Answer given by Dr. Suresh Surana, Founder, RSM India: Tax residency status is important as it determines the eligibility of any person to pay tax in any country/ jurisdiction as well as the nature/quantum of income which would be subjected to tax in such a country.

If an individual satisfies any one of the following basic conditions, he is treated as a Resident of India for that financial year:

i. First Basic Condition – He is in India for a period of 182 days or more in that financial year OR

ii. Second Basic Condition – He is in India for 60 days or more during that financial year and has been in India for 365 days or more during last 4 years.

Also Read: How to maximize tax benefits for senior citizens in India

* In case the income derived from Indian sources exceeds Rs 15 lakh

With effect from 1 April 2020, in case of an Indian citizen or a person of Indian origin, being outside India and comes to India on a visit and whose total Indian taxable income (other than income from foreign sources) exceeds Rs 15 lakh, then for determining his/her residential status, 60 days limit shall be replaced with 120 days in the second basic condition i.e. under the second basic condition he will be considered as resident if he stays in India during the relevant financial year for 120 days or more and 365 days or more in the preceding 4 financial years. However, even if such a person (having Indian taxable income exceeding Rs. 15 lakhs) stays in India during the relevant financial year for 120 days or more but less than 182 days, he shall be treated as Resident but Not Ordinarily Resident (RNOR).

The residential status shall be further determined as per section 6(1A) of the Income Tax Act, 1961 (hereinafter referred to as ‘the IT Act) which provides that if an Individual being an Indian Citizen having total Indian Income (i.e. income other than income from foreign sources) exceeding Rs 15 lakhs, shall be deemed to be resident of India in any financial year, if he is not liable to tax in any other country or territory by reason of his domicile or residence or any other criteria of similar nature.

Liable to tax means that there is an income-tax liability on such a person under the law of that country for the time being in force and shall include a person who has subsequently been exempted from such liability under the law of that country. Such a person shall be treated as Resident but Not Ordinarily Resident (RNOR), subject to the specified conditions.

We are first required to check the basic conditions as mentioned above in order to determine the residential status of the individual. In case where the basic condition mentioned above is not fulfilled, we need to determine the residential status in accordance with section 6(1A) of the IT Act. In case neither of these conditions are satisfied, such individual taxpayer would be considered as a Non-Resident (NR) in India.

Note: Income from foreign sources means income which accrues or arises outside India (except income derived from a business controlled in or a profession set up in India) and which is not deemed to accrue or arise in India.
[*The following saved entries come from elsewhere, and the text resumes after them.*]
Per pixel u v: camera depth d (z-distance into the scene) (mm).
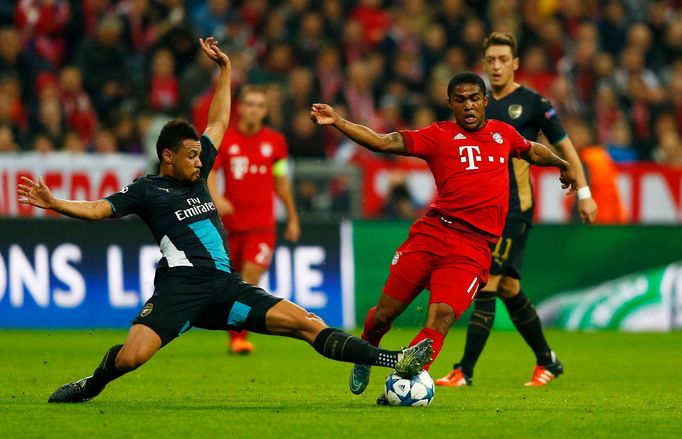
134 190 26188
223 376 35031
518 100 34031
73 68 63719
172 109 61750
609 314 55156
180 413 25562
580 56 74312
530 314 34000
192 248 26312
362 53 71625
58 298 51219
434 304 27203
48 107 60375
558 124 34031
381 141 27375
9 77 62344
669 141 70875
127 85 65000
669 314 55469
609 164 60438
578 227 55219
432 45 72688
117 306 51562
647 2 82562
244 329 26453
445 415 25406
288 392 30672
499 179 27984
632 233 55469
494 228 27891
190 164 26453
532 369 38438
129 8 67625
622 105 74062
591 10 79812
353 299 53438
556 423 24359
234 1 73500
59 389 27234
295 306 26266
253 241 43656
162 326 25656
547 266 55031
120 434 22453
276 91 63531
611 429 23594
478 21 73938
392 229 54000
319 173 57594
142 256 51906
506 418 25047
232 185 43281
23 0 66188
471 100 27859
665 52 78562
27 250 51125
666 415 25906
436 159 28031
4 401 27750
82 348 43656
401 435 22484
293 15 72000
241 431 22875
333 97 67500
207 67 61656
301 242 53031
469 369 33406
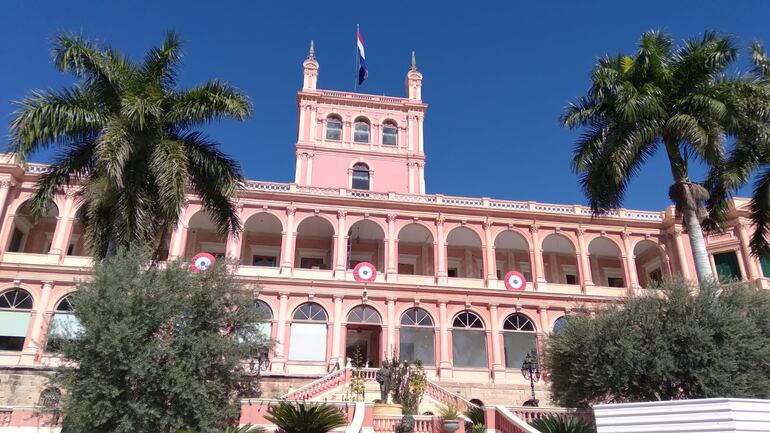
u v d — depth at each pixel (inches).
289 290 1525.6
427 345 1539.1
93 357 724.7
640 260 1926.7
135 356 726.5
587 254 1724.9
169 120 879.1
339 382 1168.8
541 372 1440.7
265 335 908.0
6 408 928.3
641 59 961.5
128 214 808.9
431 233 1701.5
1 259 1438.2
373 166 1953.7
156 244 924.6
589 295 1647.4
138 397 720.3
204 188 925.2
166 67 899.4
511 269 1847.9
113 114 839.1
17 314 1392.7
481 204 1761.8
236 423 783.1
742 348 813.9
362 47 2203.5
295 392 1115.3
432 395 1146.7
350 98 2027.6
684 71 938.7
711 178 983.0
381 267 1768.0
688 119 871.7
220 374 795.4
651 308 885.2
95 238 855.1
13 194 1512.1
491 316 1588.3
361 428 748.0
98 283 766.5
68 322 862.5
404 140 2017.7
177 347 756.0
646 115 909.8
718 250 1723.7
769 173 924.6
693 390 804.6
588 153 962.1
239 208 1616.6
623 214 1798.7
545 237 1748.3
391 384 1012.5
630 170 959.0
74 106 797.2
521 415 792.9
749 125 895.1
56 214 1626.5
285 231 1616.6
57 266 1435.8
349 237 1648.6
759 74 919.0
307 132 1953.7
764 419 411.2
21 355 1337.4
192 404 728.3
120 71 858.8
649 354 829.8
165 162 813.9
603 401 885.8
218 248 1724.9
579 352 919.0
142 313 755.4
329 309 1529.3
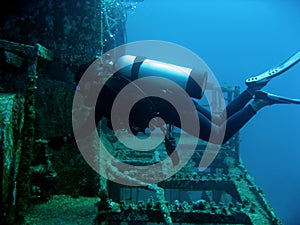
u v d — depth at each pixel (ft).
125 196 28.07
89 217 8.77
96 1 11.25
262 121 139.64
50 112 10.80
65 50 11.10
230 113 9.30
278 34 177.68
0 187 6.32
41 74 10.90
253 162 135.23
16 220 7.65
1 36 11.05
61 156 10.89
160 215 9.70
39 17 11.09
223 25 190.39
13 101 7.29
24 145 7.79
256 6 154.51
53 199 10.14
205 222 10.21
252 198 12.47
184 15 192.95
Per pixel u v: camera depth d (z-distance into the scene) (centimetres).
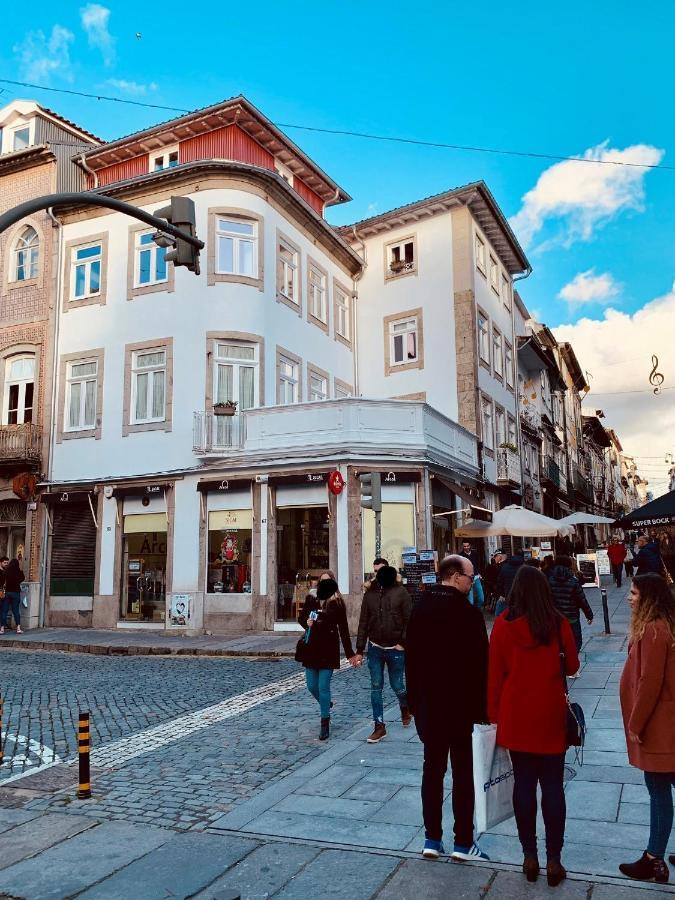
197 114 2127
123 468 2098
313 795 614
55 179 2319
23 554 2208
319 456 1880
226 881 455
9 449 2203
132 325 2150
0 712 748
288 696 1063
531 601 448
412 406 1966
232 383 2058
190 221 945
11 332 2339
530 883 431
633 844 481
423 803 478
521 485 3061
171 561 1992
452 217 2619
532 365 3809
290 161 2395
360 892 431
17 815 594
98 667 1397
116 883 459
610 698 916
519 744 433
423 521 1884
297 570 1880
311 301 2425
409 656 494
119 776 700
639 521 1202
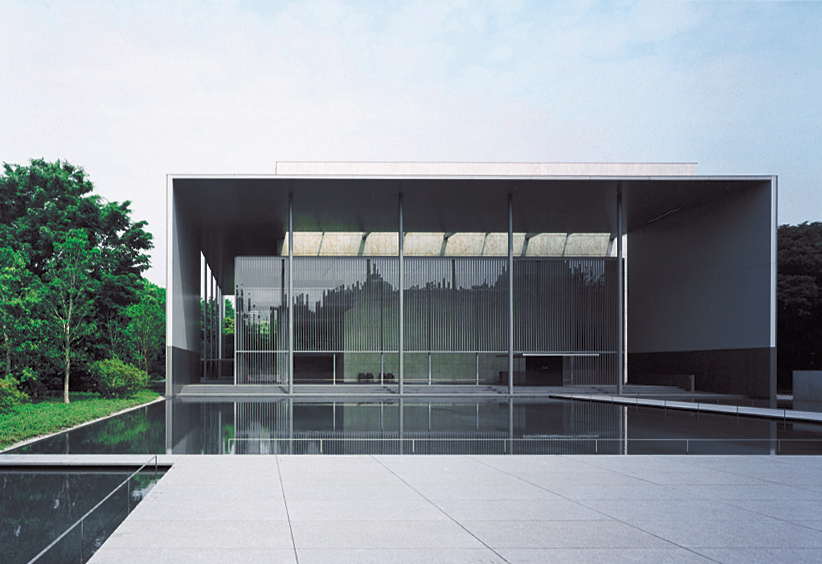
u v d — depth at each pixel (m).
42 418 14.05
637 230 35.81
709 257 28.81
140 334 34.00
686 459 8.85
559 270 31.91
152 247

* In case the income derived from Indian sources is upto Rs 15 lakh

In case where income derived from Indian sources is upto Rs. 15 lakh, such an individual shall be treated as resident in India only if his/her total period of stay in India exceeds 182 days or more in the relevant financial year (i.e. 2nd basic condition would not be applicable in such case). Wherein such stay in India is less than 182 days and provided the India sourced income derived by such individual is upto Rs 15 lakh, they would be a “Non-Resident” for a financial year.